Combination of 40 taken 6 at a time

nCr = nPr/r!
nPr = n!/(n - r)!
nCr = (n!/(n - r)!) /r!
n = 40, r = 6
40C6 = 40P6/6! = 40!/34! / 6!
= 40!/(6!*34!)
= 40*39*38*37*36*35/(6*5*4*3*2*1)
= 2,763,633,600/720
= 3,838,380

I am not a tutor but this is right IF this is a combination of 40 taken 6 at a time (I checked my math in an online calculator)

The number of different combinations is

C(40,6) or 40!/(6!34!) = 3 838 380

if,89,88,45,9,33, were selected from 1-90, what are the next five numbers to be selected.

To find the number of different ways to play this lottery, we need to calculate the number of combinations possible. Since the order of the numbers does not matter, we are dealing with combinations rather than permutations.

To calculate the number of combinations, we can use the combination formula:

C(n, r) = n! / (r!(n - r)!)

In this case, we have a set of 40 numbers to choose from, and we need to pick 6 of them.
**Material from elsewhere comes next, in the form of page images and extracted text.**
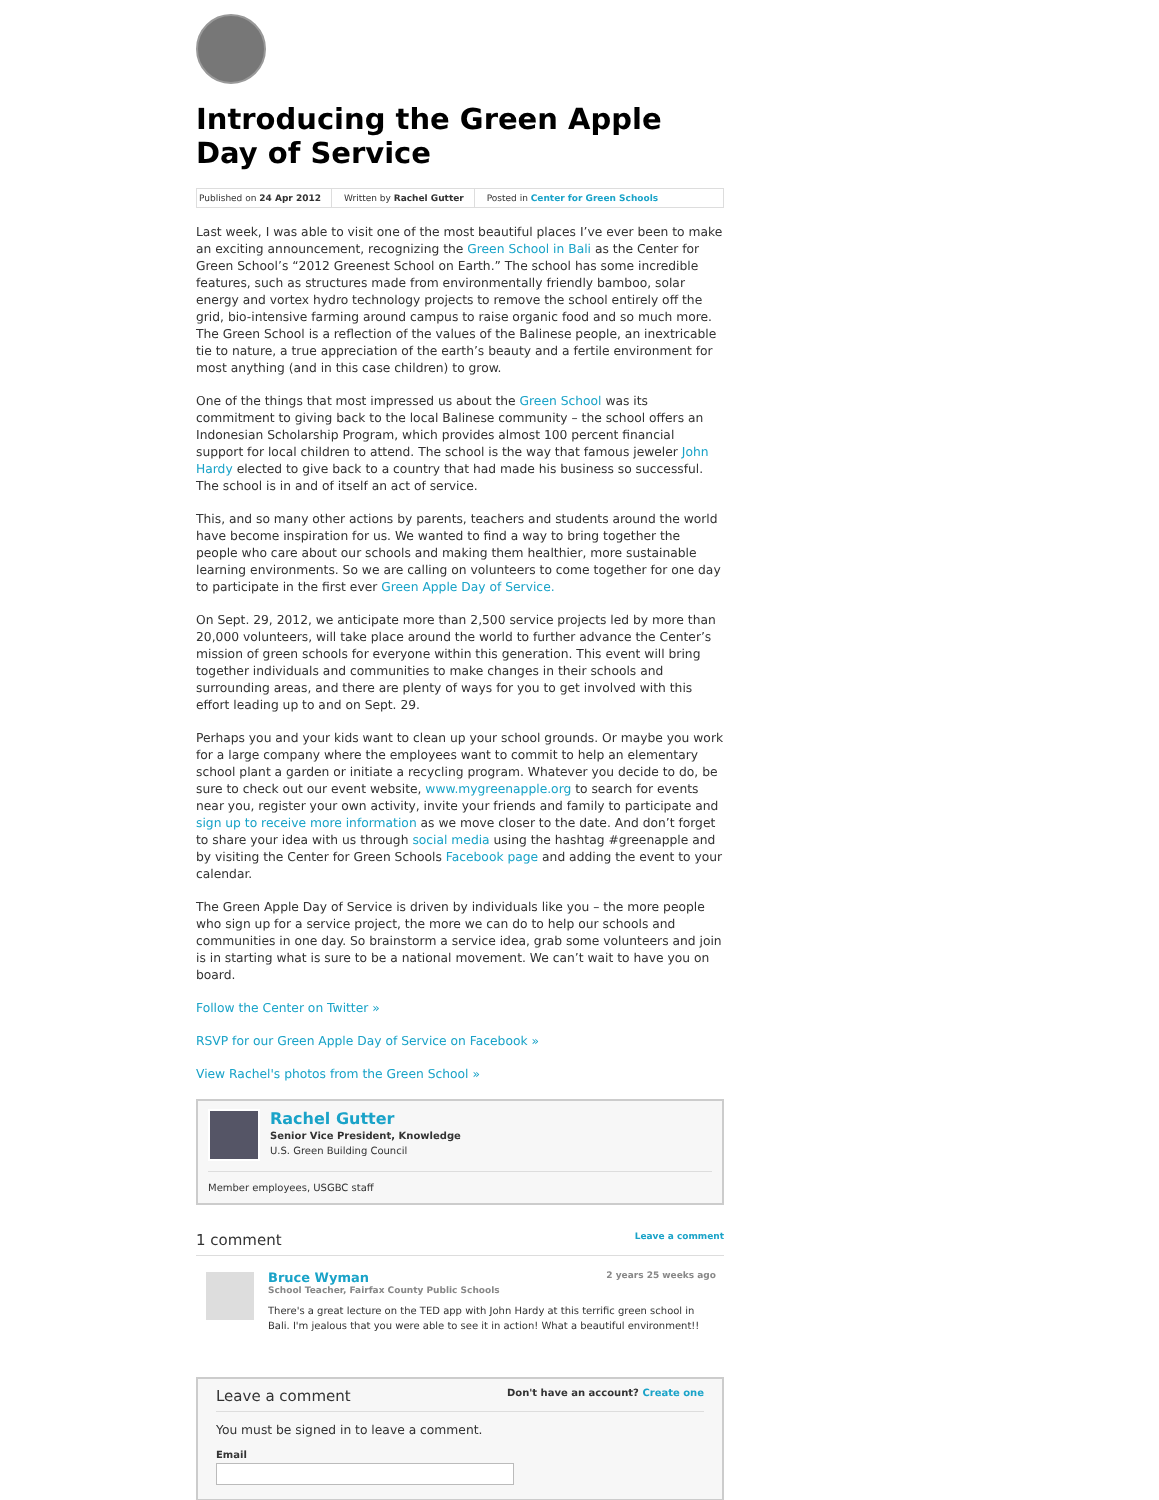Introducing the Green Apple Day of Service
Published on 24 Apr 2012 Written by Rachel Gutter Posted in Center for Green Schools
Last week, I was able to visit one of the most beautiful places I’ve ever been to make an exciting announcement, recognizing the Green School in Bali as the Center for Green School’s “2012 Greenest School on Earth.” The school has some incredible features, such as structures made from environmentally friendly bamboo, solar energy and vortex hydro technology projects to remove the school entirely off the grid, bio-intensive farming around campus to raise organic food and so much more. The Green School is a reflection of the values of the Balinese people, an inextricable tie to nature, a true appreciation of the earth’s beauty and a fertile environment for most anything (and in this case children) to grow.
One of the things that most impressed us about the Green School was its commitment to giving back to the local Balinese community – the school offers an Indonesian Scholarship Program, which provides almost 100 percent financial support for local children to attend. The school is the way that famous jeweler John Hardy elected to give back to a country that had made his business so successful. The school is in and of itself an act of service.
This, and so many other actions by parents, teachers and students around the world have become inspiration for us. We wanted to find a way to bring together the people who care about our schools and making them healthier, more sustainable learning environments. So we are calling on volunteers to come together for one day to participate in the first ever Green Apple Day of Service.
On Sept. 29, 2012, we anticipate more than 2,500 service projects led by more than 20,000 volunteers, will take place around the world to further advance the Center’s mission of green schools for everyone within this generation. This event will bring together individuals and communities to make changes in their schools and surrounding areas, and there are plenty of ways for you to get involved with this effort leading up to and on Sept. 29.
Perhaps you and your kids want to clean up your school grounds. Or maybe you work for a large company where the employees want to commit to help an elementary school plant a garden or initiate a recycling program. Whatever you decide to do, be sure to check out our event website, www.mygreenapple.org to search for events near you, register your own activity, invite your friends and family to participate and sign up to receive more information as we move closer to the date. And don’t forget to share your idea with us through social media using the hashtag #greenapple and by visiting the Center for Green Schools Facebook page and adding the event to your calendar.
The Green Apple Day of Service is driven by individuals like you – the more people who sign up for a service project, the more we can do to help our schools and communities in one day. So brainstorm a service idea, grab some volunteers and join is in starting what is sure to be a national movement. We can’t wait to have you on board.
Follow the Center on Twitter »
RSVP for our Green Apple Day of Service on Facebook »
View Rachel's photos from the Green School »
Rachel Gutter
Senior Vice President, Knowledge
U.S. Green Building Council
Member employees, USGBC staff
1 comment Leave a comment
Bruce Wyman 2 years 25 weeks ago
School Teacher, Fairfax County Public Schools
There's a great lecture on the TED app with John Hardy at this terrific green school in Bali. I'm jealous that you were able to see it in action! What a beautiful environment!!
Leave a comment Don't have an account? Create one
You must be signed in to leave a comment.
Email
So we can use the combination formula:

C(40, 6) = 40! / (6!(40 - 6)!)

Now, let's calculate:

40! = 40 * 39 * 38 * ... * 3 * 2 * 1
6! = 6 * 5 * 4 * 3 * 2 * 1
(40 - 6)! = 34 * 33 * 32 * ... * 3 * 2 * 1

Plugging these values into the formula, we have:

C(40, 6) = 40! / (6!(40 - 6)!)
= 40! / (6! * 34!)

Now, we can simplify the calculation:

40! = 40 * 39 * 38 * 37 * 36 * 35 * 34!
6! = 6 * 5 * 4 * 3 * 2 * 1

C(40, 6) = (40 * 39 * 38 * 37 * 36 * 35 * 34!) / (6 * 5 * 4 * 3 * 2 * 1 * 34!)

Canceling out the 34! terms:

C(40, 6) = (40 * 39 * 38 * 37 * 36 * 35) / (6 * 5 * 4 * 3 * 2 * 1)

Now, we can simplify this further by canceling out common factors:

C(40, 6) = (8 * 13 * 19 * 37 * 36 * 7) / (6 * 4 * 2)

Calculating this expression gives us the final answer:

C(40, 6) = 3,838,380

Therefore, there are 3,838,380 different ways to play this lottery.